Static footprints with C
extension:
$ size nuttx-*
text data bss dec hex filename
176861 397 10256 187514 2dc7a nuttx-rv64ilp32
173171 681 12416 186268 2d79c nuttx-lp64
Dynamic footprints with C
extension:
nsh> cat /proc/version
NuttX version 12.4.0 77abbe5a43-dirty Jun 6 2024 16:22:56 rv-virt/nsh64ilp32
nsh> free
total used free maxused maxfree nused nfree
Umem: 33364764 8068 33356696 8052 33356664 21 2
nsh> cat /proc/version
NuttX version 12.4.0 5ce64a46a5-dirty Jun 6 2024 16:23:33 rv-virt/nsh64
nsh> free
total used free maxused maxfree nused nfree
Umem: 33366008 10344 33355664 10312 33355616 21 2
We can see that the code size if rv64ilp32
is slightly(2.13%) bigger, and data memory reduced 18% or 22% for static or dynamic regions.

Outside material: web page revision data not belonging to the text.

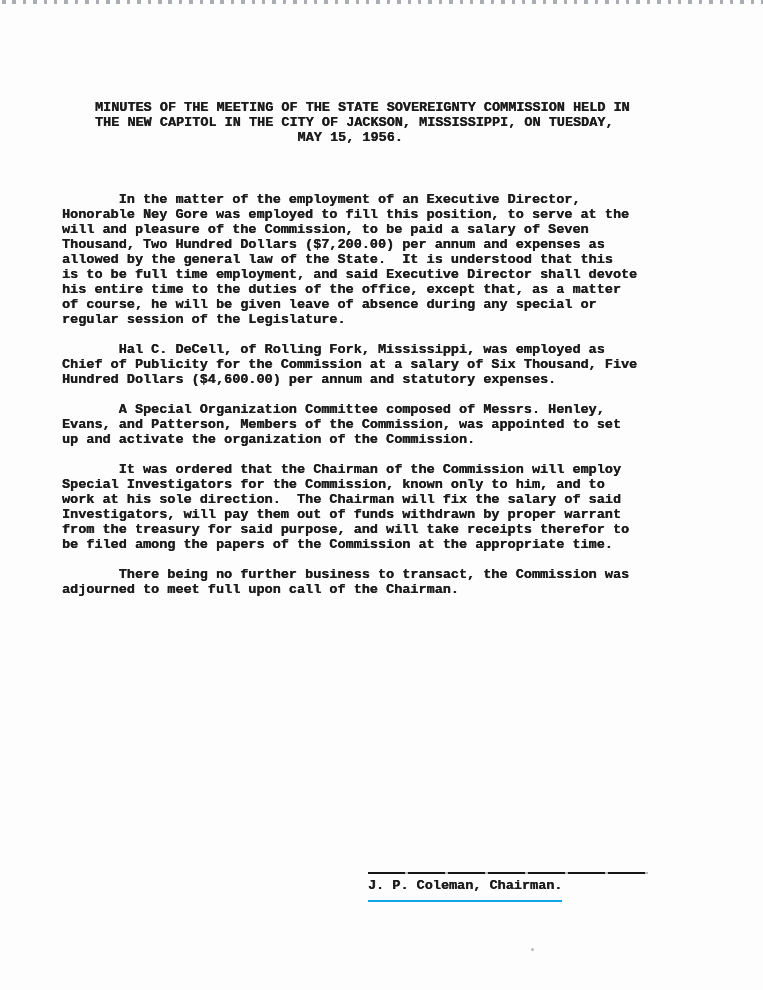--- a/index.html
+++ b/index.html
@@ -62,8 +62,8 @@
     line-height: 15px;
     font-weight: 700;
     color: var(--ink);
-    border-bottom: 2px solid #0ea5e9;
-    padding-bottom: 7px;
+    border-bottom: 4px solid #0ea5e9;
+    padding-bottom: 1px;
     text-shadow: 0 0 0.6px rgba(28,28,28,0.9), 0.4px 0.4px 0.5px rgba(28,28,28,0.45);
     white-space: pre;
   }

When sharing above initial comparison with XuanTie developer, I was suggested to turn off the compressed instruction extension C
and recheck the text sizes.
So here we have a another list, while the rv64ilp32 program’s text size is smaller:
$ size nuttx-*
text data bss dec hex filename
231321 397 10256 241974 3b136 nuttx-rv64ilp32
231441 681 12416 244538 3bb3a nuttx-lp64
The XuanTie developer futher exaplained that current RISC-V ISA C extension doesn’t have enough considerations for the rv64ilp32
ABI, thus code size is slightly larger when the C extension is used. Here we hope that the RISC-V ISA C extension can evolve to support rv64ilp32
ABI better in the future.
With a few more tweaks ending with this patch, NuttX FLAT build can run on CanMV230:
Hit any key to stop autoboot: 0
starting USB...
Bus usb-otg@91540000: dwc2_usb usb-otg@91540000: Core Release: 4.30a
USB DWC2
scanning bus usb-otg@91540000 for devices... 2 USB Device(s) found
scanning usb for storage devices... 0 Storage Device(s) found
Waiting for Ethernet connection... done.
Using r8152_eth device
TFTP from server 10.0.1.1; our IP address is 10.0.1.2
Filename 'master.bin'.
Load address: 0x8000000
Loading: #############
1.7 MiB/s
done
Bytes transferred = 187236 (2db64 hex)
## Starting application at 0x08000000 ...
ABC
NuttShell (NSH) NuttX-12.4.0
nsh> cat /proc/version
NuttX version 12.4.0 caa94ef64b-dirty Jun 19 2024 06:55:46 canmv230/nsh32
nsh> free
total used free maxused maxfree nused nfree
Umem: 16574332 6396 16567936 6752 16567904 19 2
nsh> ps
PID GROUP PRI POLICY TYPE NPX STATE EVENT SIGMASK STACK USED FILLED COMMAND
0 0 0 FIFO Kthread - Ready 0000000000000000 002032000816 40.1% Idle_Task
1 1 100 RR Task - Running 0000000000000000 003024002096 69.3% nsh_main
nsh>
The data memory reducation is in line with that of QEMU. Performances of a few checked apps like getprime and slightly tweaked smallpt are no worse than that of the rv64lp64
build, and the calib_udelay app even has 15% faster result.
Note that this isn’t a formal test due to limited set of apps at hand, but the result is basically in line with those published results.